▸ **REQUIRED ACTION**:
Work through the data below and state how many lines contain "client", giving that number alone.

▸ **INFORMATION GIVEN**:

Start of Block

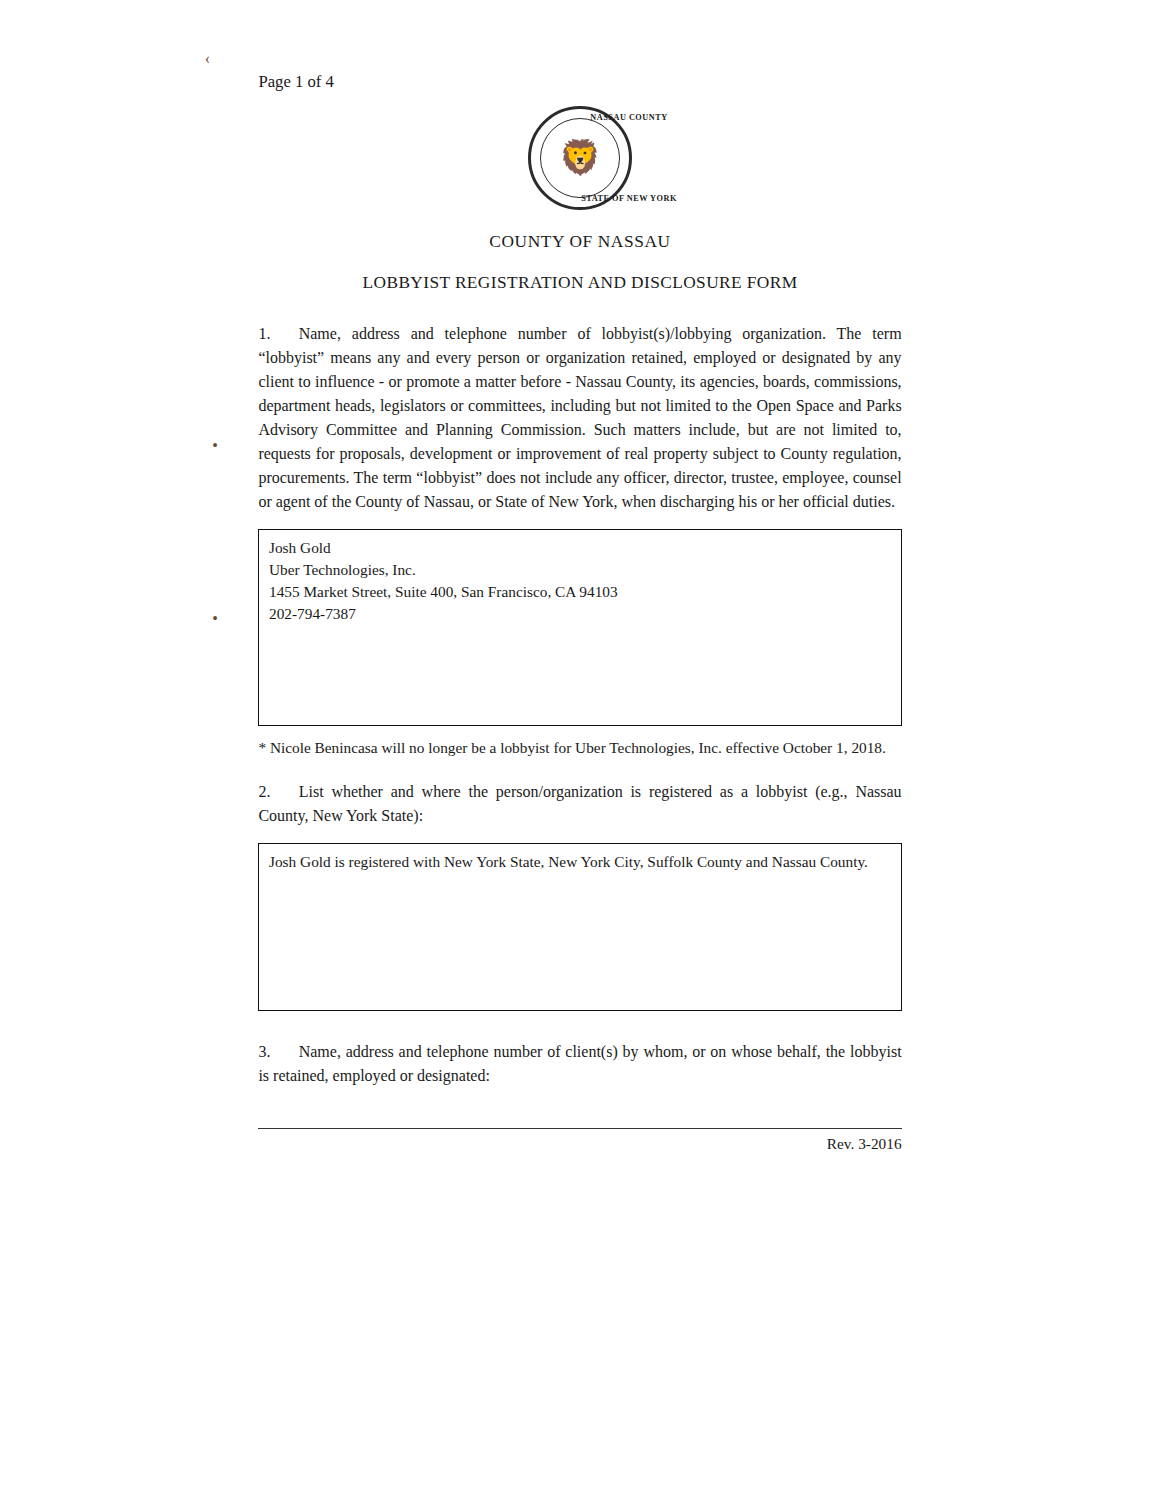‹ • •
Page 1 of 4
Nassau County State of New York
🦁
COUNTY OF NASSAU
LOBBYIST REGISTRATION AND DISCLOSURE FORM
1. Name, address and telephone number of lobbyist(s)/lobbying organization. The term “lobbyist” means any and every person or organization retained, employed or designated by any client to influence - or promote a matter before - Nassau County, its agencies, boards, commissions, department heads, legislators or committees, including but not limited to the Open Space and Parks Advisory Committee and Planning Commission. Such matters include, but are not limited to, requests for proposals, development or improvement of real property subject to County regulation, procurements. The term “lobbyist” does not include any officer, director, trustee, employee, counsel or agent of the County of Nassau, or State of New York, when discharging his or her official duties.
Josh Gold
Uber Technologies, Inc.
1455 Market Street, Suite 400, San Francisco, CA 94103
202-794-7387
* Nicole Benincasa will no longer be a lobbyist for Uber Technologies, Inc. effective October 1, 2018.
2. List whether and where the person/organization is registered as a lobbyist (e.g., Nassau County, New York State):
Josh Gold is registered with New York State, New York City, Suffolk County and Nassau County.
3. Name, address and telephone number of client(s) by whom, or on whose behalf, the lobbyist is retained, employed or designated:
Rev. 3-2016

End of Block

▸ **ANSWER SECTION**:
2